SCHEDULE - TALK DETAIL


← Back to the schedule

Keynote | Technical

Flink-Kudu connector: an open source contribution to develop Kappa architectures

Friday 17th | 13:20 - 13:50 | Theatre 25


Keywords defining the session:

- Apache Flink

- Apache Kudu

- Kappa

Takeaway points of the session:

- How to implemente kappa architectures

- How to integrate Apache Flink and Kudu

Kappa Architecture is a software architecture pattern that makes use of an immutable, append only log. All the processing of the event will be performed in the input streams and persisted as real-time views.
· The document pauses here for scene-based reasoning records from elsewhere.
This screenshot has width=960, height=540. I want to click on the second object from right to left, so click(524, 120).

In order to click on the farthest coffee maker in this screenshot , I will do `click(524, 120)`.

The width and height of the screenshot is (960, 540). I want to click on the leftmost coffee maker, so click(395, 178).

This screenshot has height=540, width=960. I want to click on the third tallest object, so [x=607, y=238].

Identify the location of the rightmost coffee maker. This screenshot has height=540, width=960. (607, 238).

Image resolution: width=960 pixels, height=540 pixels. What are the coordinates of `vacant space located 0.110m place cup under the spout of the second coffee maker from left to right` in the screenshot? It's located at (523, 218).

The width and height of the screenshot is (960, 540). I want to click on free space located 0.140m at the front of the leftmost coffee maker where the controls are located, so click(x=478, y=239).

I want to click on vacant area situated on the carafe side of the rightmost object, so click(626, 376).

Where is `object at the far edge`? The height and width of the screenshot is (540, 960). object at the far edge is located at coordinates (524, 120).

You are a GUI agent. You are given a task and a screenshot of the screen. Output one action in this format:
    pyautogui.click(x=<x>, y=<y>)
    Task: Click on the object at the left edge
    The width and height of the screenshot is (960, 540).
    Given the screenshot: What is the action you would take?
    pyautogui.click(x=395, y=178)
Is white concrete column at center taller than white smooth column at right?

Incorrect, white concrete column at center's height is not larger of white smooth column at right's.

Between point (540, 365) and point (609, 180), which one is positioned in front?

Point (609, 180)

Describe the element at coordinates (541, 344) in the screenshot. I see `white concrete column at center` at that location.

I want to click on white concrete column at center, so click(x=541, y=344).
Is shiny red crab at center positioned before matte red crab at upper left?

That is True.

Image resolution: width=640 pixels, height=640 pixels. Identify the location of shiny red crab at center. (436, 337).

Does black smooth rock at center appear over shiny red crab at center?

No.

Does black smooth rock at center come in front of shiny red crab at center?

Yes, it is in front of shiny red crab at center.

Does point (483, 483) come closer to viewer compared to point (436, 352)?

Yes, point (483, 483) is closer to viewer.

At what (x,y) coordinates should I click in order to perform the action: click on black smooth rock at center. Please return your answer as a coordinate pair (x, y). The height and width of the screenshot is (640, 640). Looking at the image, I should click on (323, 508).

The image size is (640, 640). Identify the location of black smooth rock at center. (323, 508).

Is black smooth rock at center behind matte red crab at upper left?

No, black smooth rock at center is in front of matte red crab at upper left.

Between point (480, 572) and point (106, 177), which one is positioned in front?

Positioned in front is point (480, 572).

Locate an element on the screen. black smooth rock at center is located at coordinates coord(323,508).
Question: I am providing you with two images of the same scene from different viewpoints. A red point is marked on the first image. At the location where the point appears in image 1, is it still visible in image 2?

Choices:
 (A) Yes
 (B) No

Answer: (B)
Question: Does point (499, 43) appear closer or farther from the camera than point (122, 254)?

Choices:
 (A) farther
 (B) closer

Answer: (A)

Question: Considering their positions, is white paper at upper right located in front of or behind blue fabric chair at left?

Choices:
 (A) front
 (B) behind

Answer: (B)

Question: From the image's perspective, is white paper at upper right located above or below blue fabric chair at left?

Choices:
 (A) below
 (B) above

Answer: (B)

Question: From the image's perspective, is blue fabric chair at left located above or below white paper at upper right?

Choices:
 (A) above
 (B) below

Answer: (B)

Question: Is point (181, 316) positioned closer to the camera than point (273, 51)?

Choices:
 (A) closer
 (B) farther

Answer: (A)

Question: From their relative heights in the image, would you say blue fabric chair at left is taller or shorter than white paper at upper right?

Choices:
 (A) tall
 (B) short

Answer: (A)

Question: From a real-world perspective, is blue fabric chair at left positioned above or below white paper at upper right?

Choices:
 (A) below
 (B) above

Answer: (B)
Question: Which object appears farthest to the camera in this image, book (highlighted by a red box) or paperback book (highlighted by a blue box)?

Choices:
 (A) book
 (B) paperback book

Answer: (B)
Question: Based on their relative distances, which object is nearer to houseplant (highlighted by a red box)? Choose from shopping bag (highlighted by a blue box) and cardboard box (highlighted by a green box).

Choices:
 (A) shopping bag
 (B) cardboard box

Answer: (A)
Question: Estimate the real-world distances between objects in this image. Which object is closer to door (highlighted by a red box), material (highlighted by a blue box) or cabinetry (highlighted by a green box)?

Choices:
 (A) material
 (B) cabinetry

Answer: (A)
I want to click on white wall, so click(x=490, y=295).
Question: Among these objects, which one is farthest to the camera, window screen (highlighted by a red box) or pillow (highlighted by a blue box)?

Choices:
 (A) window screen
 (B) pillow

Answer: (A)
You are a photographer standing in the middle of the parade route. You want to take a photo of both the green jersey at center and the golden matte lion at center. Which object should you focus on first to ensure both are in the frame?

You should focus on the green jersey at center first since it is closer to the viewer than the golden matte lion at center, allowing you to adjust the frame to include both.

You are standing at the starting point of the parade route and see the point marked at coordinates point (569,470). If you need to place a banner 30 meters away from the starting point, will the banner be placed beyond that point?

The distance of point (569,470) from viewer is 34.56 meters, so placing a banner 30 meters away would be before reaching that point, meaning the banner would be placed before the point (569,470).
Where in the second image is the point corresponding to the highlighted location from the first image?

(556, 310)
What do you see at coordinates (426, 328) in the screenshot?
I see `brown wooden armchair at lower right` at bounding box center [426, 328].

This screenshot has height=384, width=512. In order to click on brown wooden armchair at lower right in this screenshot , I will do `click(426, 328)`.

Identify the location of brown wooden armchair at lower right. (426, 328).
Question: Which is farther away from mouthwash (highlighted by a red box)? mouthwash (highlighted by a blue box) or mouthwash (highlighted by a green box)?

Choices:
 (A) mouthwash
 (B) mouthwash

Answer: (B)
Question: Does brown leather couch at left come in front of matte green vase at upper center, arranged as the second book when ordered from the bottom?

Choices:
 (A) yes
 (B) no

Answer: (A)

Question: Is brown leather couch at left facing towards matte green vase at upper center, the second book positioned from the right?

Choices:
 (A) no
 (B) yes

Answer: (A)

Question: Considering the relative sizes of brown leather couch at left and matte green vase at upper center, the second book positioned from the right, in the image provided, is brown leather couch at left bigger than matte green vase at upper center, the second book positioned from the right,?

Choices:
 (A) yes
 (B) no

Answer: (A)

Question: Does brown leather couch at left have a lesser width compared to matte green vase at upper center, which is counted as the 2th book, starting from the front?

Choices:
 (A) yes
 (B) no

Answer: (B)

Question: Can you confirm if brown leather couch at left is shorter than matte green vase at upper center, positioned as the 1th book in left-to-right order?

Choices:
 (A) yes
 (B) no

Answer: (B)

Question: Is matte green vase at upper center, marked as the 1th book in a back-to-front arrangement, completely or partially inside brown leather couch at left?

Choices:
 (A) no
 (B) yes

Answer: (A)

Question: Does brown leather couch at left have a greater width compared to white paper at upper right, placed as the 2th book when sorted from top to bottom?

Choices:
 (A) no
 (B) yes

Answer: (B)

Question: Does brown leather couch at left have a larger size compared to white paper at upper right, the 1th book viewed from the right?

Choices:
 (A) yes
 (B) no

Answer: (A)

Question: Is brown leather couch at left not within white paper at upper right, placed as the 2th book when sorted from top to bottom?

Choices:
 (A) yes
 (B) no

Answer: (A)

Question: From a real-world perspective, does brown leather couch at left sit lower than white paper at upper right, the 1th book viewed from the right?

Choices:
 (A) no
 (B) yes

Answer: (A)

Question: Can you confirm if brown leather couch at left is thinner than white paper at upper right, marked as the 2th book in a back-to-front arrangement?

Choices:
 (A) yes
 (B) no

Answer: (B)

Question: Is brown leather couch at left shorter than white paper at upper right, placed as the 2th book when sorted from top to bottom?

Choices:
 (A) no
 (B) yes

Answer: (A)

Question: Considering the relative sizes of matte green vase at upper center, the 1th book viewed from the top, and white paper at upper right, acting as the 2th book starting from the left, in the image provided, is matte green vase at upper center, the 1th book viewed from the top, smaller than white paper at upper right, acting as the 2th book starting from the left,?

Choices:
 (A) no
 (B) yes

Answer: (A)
Apache Flink is very well suited to be the processing engine because it provides support for event-time semantics, stateful exactly-once processing, and achieves high throughput and low latency at the same time. Apache Kudu Kudu is a storage system good at both ingesting streaming data and good at analysing it using ad-hoc queries (e.g. interactive SQL based) and full-scan processes (e.g Spark/Flink). So Kudu is a good fit to store the real-time views in a Kappa Architecture. We have developed and open-sourced a connector to integrate Apache Kudu and Apache Flink. It allows reading/writing data from/to Kudu using the DataSet and DataStream Flink’s APIs. The connector has been submitted to the Apache Bahir project and is already available from maven central repository.